What Bifrost CLI Does Differently
Bifrost CLI is an interactive terminal tool that acts as a layer between your coding agent and AI providers. Instead of configuring environment variables, handling API keys, and wiring provider endpoints yourself, you run a single command:
npx -y @maximhq/bifrost-cli
The CLI guides you through setup: selecting your gateway URL, choosing a harness such as Codex CLI, Claude Code, Gemini CLI, or Opencode, picking a model from any provider, and launching the session. Bifrost automatically manages environment variables, base URLs, and API keys.
For Codex, Bifrost routes requests through its /openai provider path. This allows Codex to interact with a fully OpenAI-compatible API without requiring modifications or forks. It works as a seamless proxy that maps requests to the selected provider.

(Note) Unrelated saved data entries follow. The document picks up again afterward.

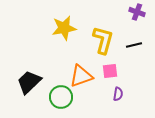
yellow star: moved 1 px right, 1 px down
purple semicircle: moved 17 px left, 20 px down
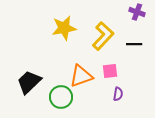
yellow L-shape: moved 4 px up; rotated 28 degrees clockwise
black line: moved 1 px up; rotated 14 degrees clockwise
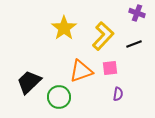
purple cross: moved 1 px down
yellow star: rotated 25 degrees counterclockwise
black line: rotated 21 degrees counterclockwise
pink square: moved 3 px up
orange triangle: moved 5 px up
green circle: moved 2 px left
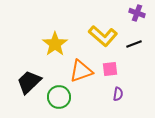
yellow star: moved 9 px left, 16 px down
yellow L-shape: rotated 88 degrees clockwise
pink square: moved 1 px down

Setting Up Codex CLI with Bifrost
You can connect Codex CLI to Bifrost either through an automated setup or manual configuration.

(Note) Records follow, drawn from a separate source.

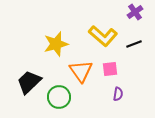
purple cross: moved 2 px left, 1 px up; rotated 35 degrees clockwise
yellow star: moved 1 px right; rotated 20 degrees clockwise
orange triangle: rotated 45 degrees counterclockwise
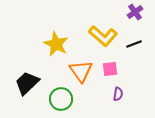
yellow star: rotated 30 degrees counterclockwise
black trapezoid: moved 2 px left, 1 px down
green circle: moved 2 px right, 2 px down
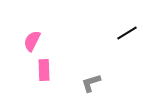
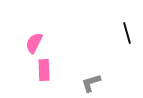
black line: rotated 75 degrees counterclockwise
pink semicircle: moved 2 px right, 2 px down
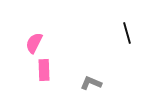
gray L-shape: rotated 40 degrees clockwise
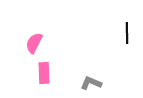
black line: rotated 15 degrees clockwise
pink rectangle: moved 3 px down
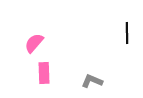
pink semicircle: rotated 15 degrees clockwise
gray L-shape: moved 1 px right, 2 px up
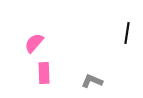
black line: rotated 10 degrees clockwise
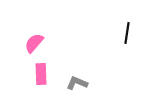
pink rectangle: moved 3 px left, 1 px down
gray L-shape: moved 15 px left, 2 px down
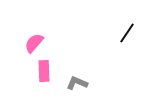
black line: rotated 25 degrees clockwise
pink rectangle: moved 3 px right, 3 px up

Option 1: Bifrost CLI (Recommended)
Start your Bifrost gateway:
npx -y @maximhq/bifrost
Then launch Bifrost CLI in a separate terminal:
npx -y @maximhq/bifrost-cli
Choose Codex CLI as the harness, select a model, and continue. If Codex is not already installed, Bifrost CLI installs it, configures the necessary settings, and starts the agent with everything ready to go.
Option 2: Manual Configuration
If you prefer a manual approach, you can point Codex to your Bifrost gateway using environment variables:
export OPENAI_BASE_URL=http://localhost:8080/openai
export OPENAI_API_KEY=your-bifrost-virtual-key
codex
Both methods ensure that all Codex traffic is routed through Bifrost.

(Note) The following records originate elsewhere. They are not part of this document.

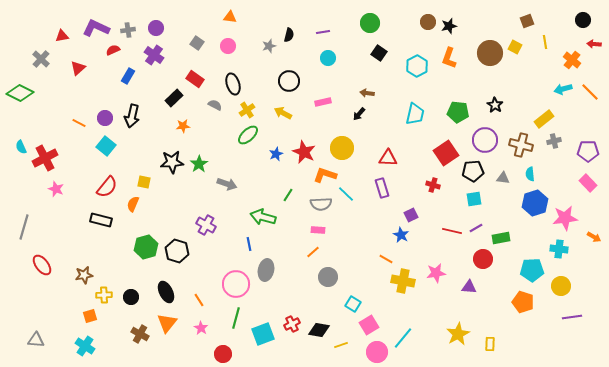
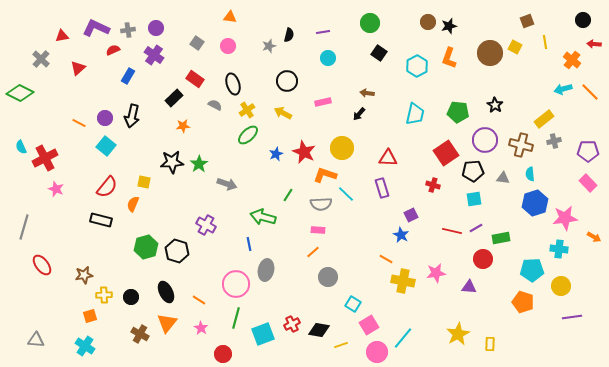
black circle at (289, 81): moved 2 px left
orange line at (199, 300): rotated 24 degrees counterclockwise
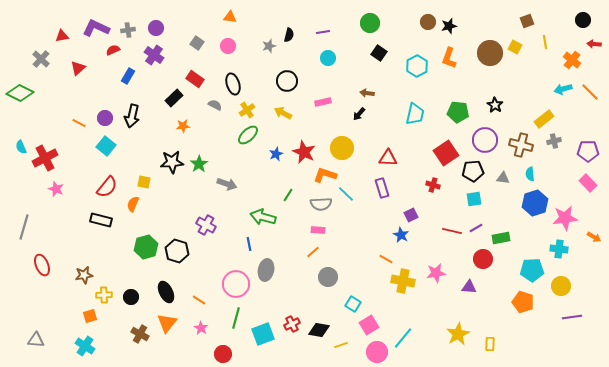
red ellipse at (42, 265): rotated 15 degrees clockwise
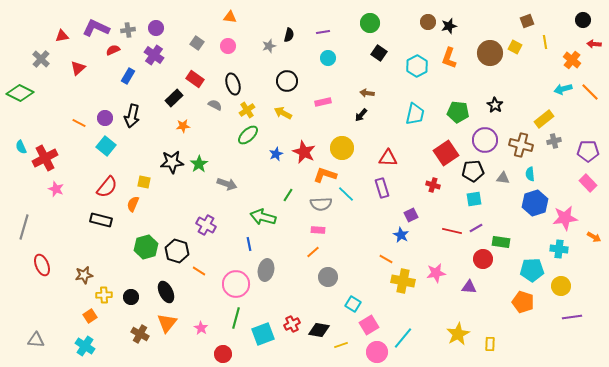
black arrow at (359, 114): moved 2 px right, 1 px down
green rectangle at (501, 238): moved 4 px down; rotated 18 degrees clockwise
orange line at (199, 300): moved 29 px up
orange square at (90, 316): rotated 16 degrees counterclockwise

Running Non-OpenAI Models in Codex
This is where Bifrost becomes especially useful. It translates OpenAI API requests into provider-specific formats, allowing you to use different models directly within Codex:
Launch Codex with Claude
codex –model anthropic/claude-sonnet-4-5-20250929
Launch with Gemini
codex –model gemini/gemini-2.5-pro
Launch with Mistral
codex –model mistral/mistral-large-latest
You can also switch models during a session using the /model command:
/model anthropic/claude-sonnet-4-5-20250929
/model gemini/gemini-2.5-pro
Bifrost supports 1000+ models across across 20+ providers, including OpenAI, Azure, Anthropic, Google (Gemini and Vertex), AWS Bedrock, Mistral, Groq, Cerebras, Cohere, xAI, Ollama, OpenRouter, and others. One key requirement is that non-OpenAI models must support tool use, since Codex depends on function calling for file edits, terminal execution, and code operations.
Why Route Codex Through a Gateway
Using Bifrost as a gateway is not only about model flexibility. It introduces several important capabilities for production environments:
Automatic failover. With fallback chains, Bifrost retries requests with alternate providers if the primary one fails or hits rate limits, keeping sessions uninterrupted.
Load balancing. Requests can be distributed across multiple API keys or accounts to improve throughput and manage rate limits effectively.
Observability. Every request is logged with latency, token usage, and provider details. Bifrost’s native observability provides clear insight into agent behavior.
Cost governance. With virtual keys, you can assign budgets to developers, teams, or projects and track usage centrally.
Semantic caching. Using semantic caching, Bifrost can return cached responses for similar queries, reducing both latency and cost.
Bifrost CLI’s Tabbed Session UI
A notable feature of Bifrost CLI is its persistent tabbed terminal interface. When a session ends, you are not returned to a blank shell. Instead, a tab bar remains available at the bottom of the terminal where you can:
- Press Ctrl+B then n to start a new session, possibly with a different model or agent such as Claude Code
- Switch between sessions using h and l or number keys
- View status indicators that show whether sessions are active, idle, or waiting for input
This setup makes it easy to run multiple Codex sessions in parallel, compare outputs across models, or keep different agents open for reference.
Wrapping Up
Codex CLI stands out as one of the most capable terminal-based coding agents today. With Bifrost, you are no longer restricted to a single provider. You can run Codex with any model while gaining access to failover, observability, caching, and cost management at the gateway level.